PosiTector 6000 F — The rugged, fully electronic PosiTector 6000 Coating Thickness Gage uses magnetic and eddy current principles to measure coating thickness on both ferrous and non-ferrous metals, accurately and quickly.
*For mechanical gages, instead of checking zero before measuring, measure a known thickness on the bare substrate (such as a shim), ensuring the results are within tolerance.
Eddy current gages such as the PosiTector 6000 N (Non-Ferrous) are ideal for measuring non-conductive coatings applied to non-magnetic stainless steel substrates. Simply check zero on the uncoated part and adjust if necessary.
PosiTector 6000 FN (Ferrous/Non-Ferrous) combination gages provide accurate coating thickness measurements on nearly all families and grades of stainless steel, including magnetic, non-magnetic and partially-magnetic stainless steels.

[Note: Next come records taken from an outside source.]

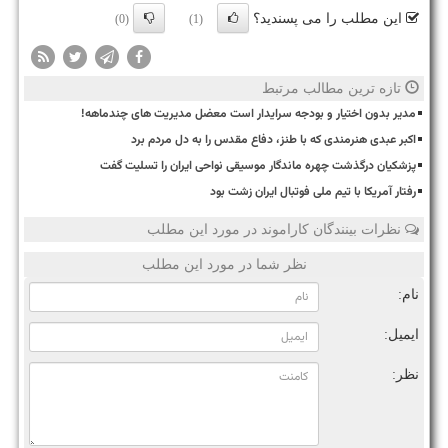
این مطلب را می پسندید؟
(0)
(1)
تازه ترین مطالب مرتبط
مدیر بدون اختیار و بودجه سرایدار است معضل مدیریت های چندماهه!
اکبر عبدی هنرمندی که با طنز، دفاع مقدس را به دل مردم برد
پزشکیان درگذشت چهره ماندگار موسیقی نواحی ایران را تسلیت گفت
رفتار آمریکا با تیم ملی فوتبال ایران زشت بود
نظرات بینندگان کاراموند در مورد این مطلب
نظر شما در مورد این مطلب
نام:
ایمیل:
نظر:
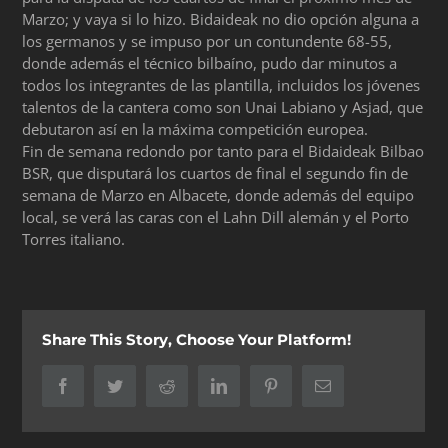
Marzo; y vaya si lo hizo. Bidaideak no dio opción alguna a
los germanos y se impuso por un contundente 68-55,
donde además el técnico bilbaíno, pudo dar minutos a
todos los integrantes de las plantilla, incluidos los jóvenes
talentos de la cantera como son Unai Labiano y Asjad, que
debutaron así en la máxima competición europea.
Fin de semana redondo por tanto para el Bidaideak Bilbao
BSR, que disputará los cuartos de final el segundo fin de
semana de Marzo en Albacete, donde además del equipo
local, se verá las caras con el Lahn Dill alemán y el Porto
Torres italiano.
Share This Story, Choose Your Platform!
Facebook
Twitter
Reddit
LinkedIn
Pinterest
Correo
electrónico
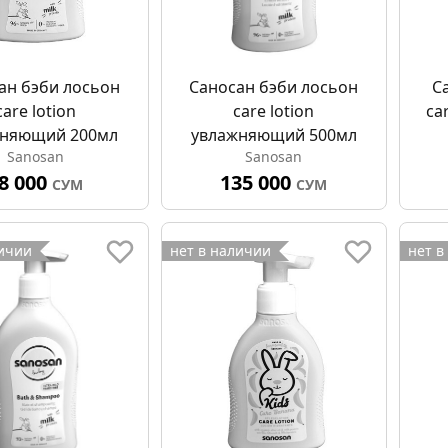
ан бэби лосьон
Саносан бэби лосьон
С
care lotion
care lotion
ca
жняющий 200мл
увлажняющий 500мл
Sanosan
Sanosan
8 000
135 000
СУМ
СУМ
личии
нет в наличии
нет в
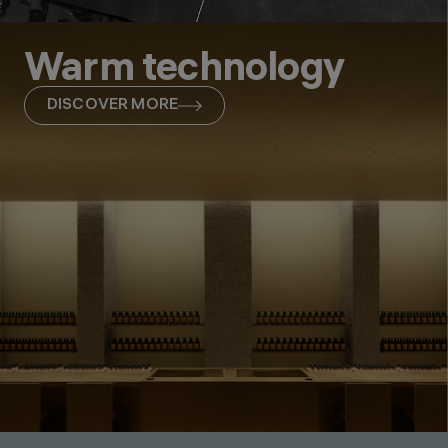
Warm technology
DISCOVER MORE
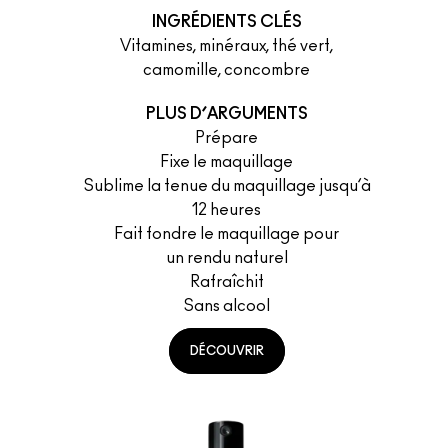
INGRÉDIENTS CLÉS
Vitamines, minéraux, thé vert,
camomille, concombre
PLUS D’ARGUMENTS
Prépare
Fixe le maquillage
Sublime la tenue du maquillage jusqu’à
12 heures
Fait fondre le maquillage pour
un rendu naturel
Rafraîchit
Sans alcool
DÉCOUVRIR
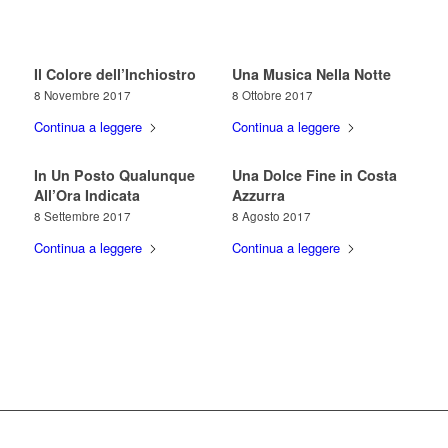
Il Colore dell’Inchiostro
Una Musica Nella Notte
8 Novembre 2017
8 Ottobre 2017
Continua a leggere
Continua a leggere
In Un Posto Qualunque
Una Dolce Fine in Costa
All’Ora Indicata
Azzurra
8 Settembre 2017
8 Agosto 2017
Continua a leggere
Continua a leggere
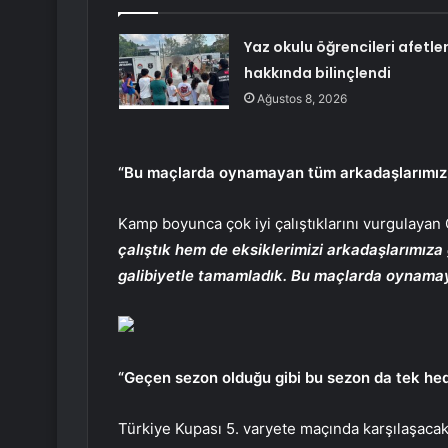
Yaz okulu öğrencileri afetle
hakkında bilinçlendi
Ağustos 8, 2026
“Bu maçlarda oynamayan tüm arkadaşlarımız
Kamp boyunca çok iyi çalıştıklarını vurgulayan 
çalıştık hem de eksiklerimizi arkadaşlarımıza
galibiyetle tamamladık. Bu maçlarda oynamay
“Geçen sezon olduğu gibi bu sezon da tek h
Türkiye Kupası 5. varyete maçında karşılaşacak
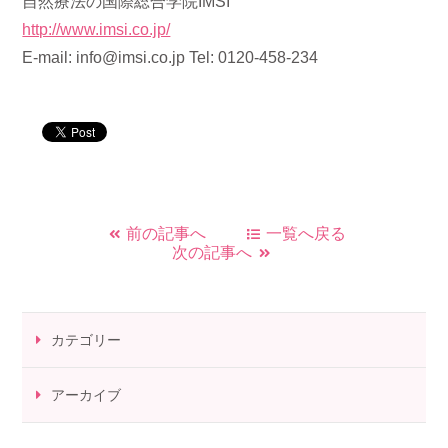
自然療法の国際総合学院IMSI
http://www.imsi.co.jp/
E-mail: info@imsi.co.jp Tel: 0120-458-234
前の記事へ
一覧へ戻る
次の記事へ
カテゴリー
アーカイブ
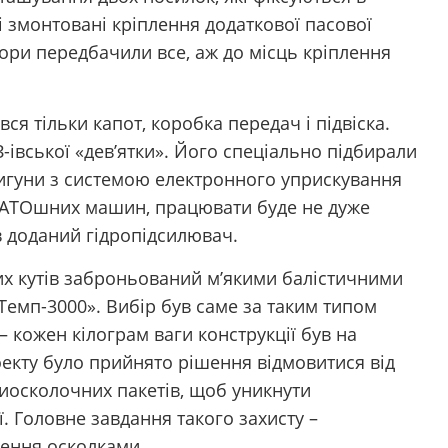
і змонтовані кріплення додаткової пасової
тори передбачили все, аж до місць кріплення
вся тільки капот, коробка передач і підвіска.
івської «дев’ятки». Його спеціально підбирали
игуни з системою електронного уприскування
и АТОшних машин, працювати буде не дуже
в доданий гідропідсилювач.
их кутів заброньований м’якими балістичними
емп-3000». Вибір був саме за таким типом
– кожен кілограм ваги конструкції був на
оекту було прийнято рішення відмовитися від
иосколочних пакетів, щоб уникнути
. Головне завдання такого захисту –
ження осколками.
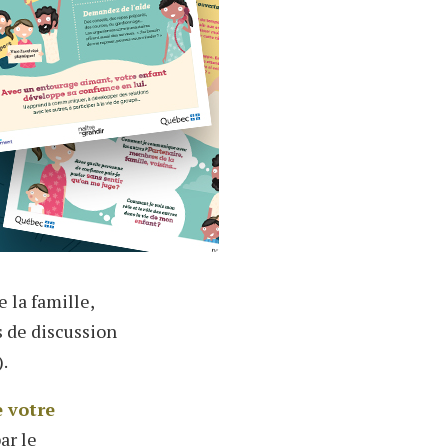
 la famille,
s de discussion
).
e votre
ar le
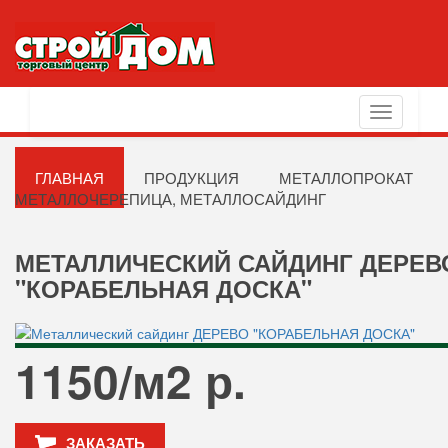
Toggle
navigation
ГЛАВНАЯ
ПРОДУКЦИЯ
МЕТАЛЛОПРОКАТ
МЕТАЛЛОЧЕРЕПИЦА, МЕТАЛЛОСАЙДИНГ
МЕТАЛЛИЧЕСКИЙ САЙДИНГ ДЕРЕВ
"КОРАБЕЛЬНАЯ ДОСКА"
1150/м2 р.
ЗАКАЗАТЬ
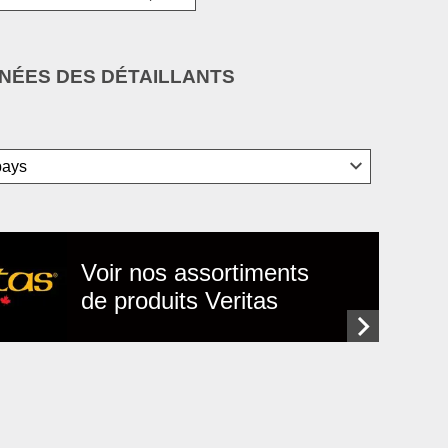
ÉES DES DÉTAILLANTS
Voir nos assortiments
de produits Veritas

PosiTector 6000 FN gages combine both magnetic and eddy current technologies to measure on magnetic and non-magnetic substrates. Combination gages first detect whether there is any magnetism present in the substrate, and if so, proceed to measure using the magnetic method. If no magnetism is detected, then the eddy current method is used. As with the other gages, it is recommended to check for a repeatable zero on the uncoated part and perform an adjustment if needed.
PosiTector 6000 FN gages are uniquely capable of overcoming the measurement challenge presented by partially magnetic stainless steels, provided that the applied coating is non-conductive.
PosiTector 6000 FN instruments feature N-Lock (Non-Ferrous lock) mode, which causes the gage to exclusively use the eddy current principle of measurement. The rare-earth magnet housed within the probe saturates the weak magnetic field that would otherwise interfere with the eddy current measurement, effectively turning a partially magnetic substrate into a temporarily non-magnetic substrate. The gage will then be capable of obtaining accurate and repeatable coating thickness readings over stainless steel, regardless of inconsistent or partial magnetism.